A história da tecnologia é frequentemente dominada por inventores, cientistas e grandes nomes associados à revolução digital. No entanto, por trás dessa narrativa, existe uma vasta rede de mulheres cujo trabalho foi crucial para tornar possíveis muitos dos avanços que hoje fazem parte do nosso dia a dia. O Museu de Arte de San Jose resgata essa história silenciada em Motherboards , uma exposição que celebra as contribuições das mulheres para a indústria da tecnologia e questiona como elas foram relegadas das narrativas oficiais.
A exposição, que pode ser visitada de 10 de abril de 2026 a 10 de janeiro de 2027, abrange diferentes momentos dessa história: desde as primeiras mulheres que realizaram tarefas de cálculo e programação até os trabalhadores das fábricas de componentes eletrônicos do Vale do Silício e de outros lugares do mundo, passando pelos atuais trabalhadores invisíveis que sustentam grande parte da infraestrutura da economia digital.

Analia Saban, Motherboard nº 8, 2020.
A exposição Motherboards apresenta, portanto, uma genealogia da tecnologia que vai além da imagem usual do laboratório ou da garagem como únicos espaços de inovação.
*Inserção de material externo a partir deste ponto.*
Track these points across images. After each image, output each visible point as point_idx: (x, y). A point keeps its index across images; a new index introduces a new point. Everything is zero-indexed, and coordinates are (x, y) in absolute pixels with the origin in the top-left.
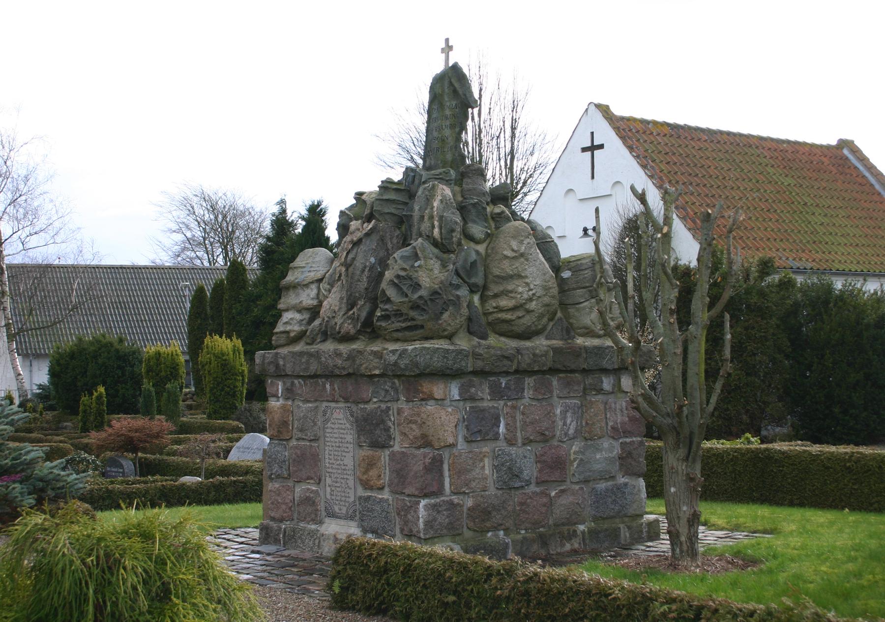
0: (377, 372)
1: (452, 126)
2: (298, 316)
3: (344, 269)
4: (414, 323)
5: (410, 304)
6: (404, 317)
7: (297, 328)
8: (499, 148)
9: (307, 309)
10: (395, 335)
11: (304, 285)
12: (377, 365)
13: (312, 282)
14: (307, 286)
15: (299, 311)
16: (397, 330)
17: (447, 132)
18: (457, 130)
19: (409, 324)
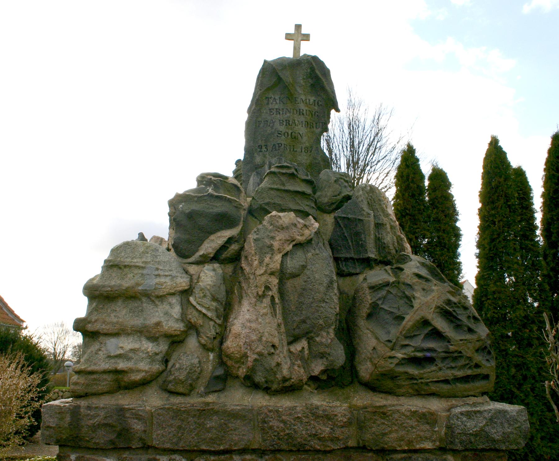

A mostra conecta esses locais emblemáticos do Vale do Silício com teares, mesas de trabalho, cozinhas e linhas de montagem, destacando outros ambientes e formas de conhecimento que também contribuíram para a construção do mundo tecnológico.
Um dos temas centrais da exposição estabelece uma ligação entre a ciência da computação e uma prática tradicionalmente associada ao trabalho feminino: a tecelagem. A relação não é meramente metafórica. Os padrões, sistemas de codificação e estruturas inerentes à tecelagem permitem traçar paralelos com as primeiras linguagens e processos computacionais, demonstrando também como certas práticas consideradas domésticas ou artesanais contribuíram para a evolução da tecnologia.
Outro capítulo explora o papel das mulheres que trabalharam como "computadoras" durante as primeiras décadas do século XX. Antes que as máquinas assumissem muitas dessas tarefas, as mulheres realizavam cálculos matemáticos complexos, fundamentais para diversos campos científicos e tecnológicos. Seu trabalho, embora essencial, muitas vezes foi ofuscado pelo das máquinas e pelos nomes masculinos posteriormente associados à computação.

Foto: Glen Cheriton.
A exposição também destaca as mulheres que tornaram possível a concretização física da tecnologia. Fábricas de componentes eletrônicos e linhas de montagem tornam-se outro cenário crucial para a compreensão dessa história. Contrariando a imagem do Vale do Silício como um território exclusivamente ligado a programadores, engenheiros e empreendedores, "Placas-mãe" revela a enorme quantidade de trabalho manual por trás dos dispositivos e sistemas tecnológicos.
A jornada continua até o presente para abordar também as novas formas de trabalho invisível ligadas à economia digital. Por trás dos sistemas automatizados e das plataformas tecnológicas, existe uma multidão de trabalhadores que desempenham tarefas essenciais para o funcionamento dessas tecnologias. Muitos deles ainda são mulheres e permanecem distantes da visibilidade e do reconhecimento associados à inovação tecnológica.

Foto: Glen Cheriton.
A exposição reúne obras de artistas da Califórnia e de outros lugares que exploram essas conexões por meio de diversas mídias. Sarah Buckius, Tania Candiani, Priyageetha Dia, Rhonda Holberton, Charlotte Johannesson, Ahree Lee, Amor Muñoz, Hương Ngô, Mimi Ọnụọha, juntamente com Charlene Eigen-Vasquez, Sonya Rapoport, Cara Romero, Sarah Rosalena, Analia Saban, Marilou Schultz, o coletivo Superkilogirls — composto por Camila Galaz, Ana Meisel e Lua Vollaard — e Mika Tajima participam de uma mostra que mescla instalações, vídeo, têxteis e outras formas de arte contemporânea.
Essas propostas são complementadas por objetos do acervo do Museu da História da Computação, que ampliam o escopo histórico do projeto e estabelecem um diálogo entre documentos, arte e cultura material. O resultado é uma exposição que não apenas visa adicionar nomes de mulheres a uma história já escrita, mas também reconsiderar a perspectiva a partir da qual essa história é contada e quais trabalhos, espaços e conhecimentos foram deixados de fora.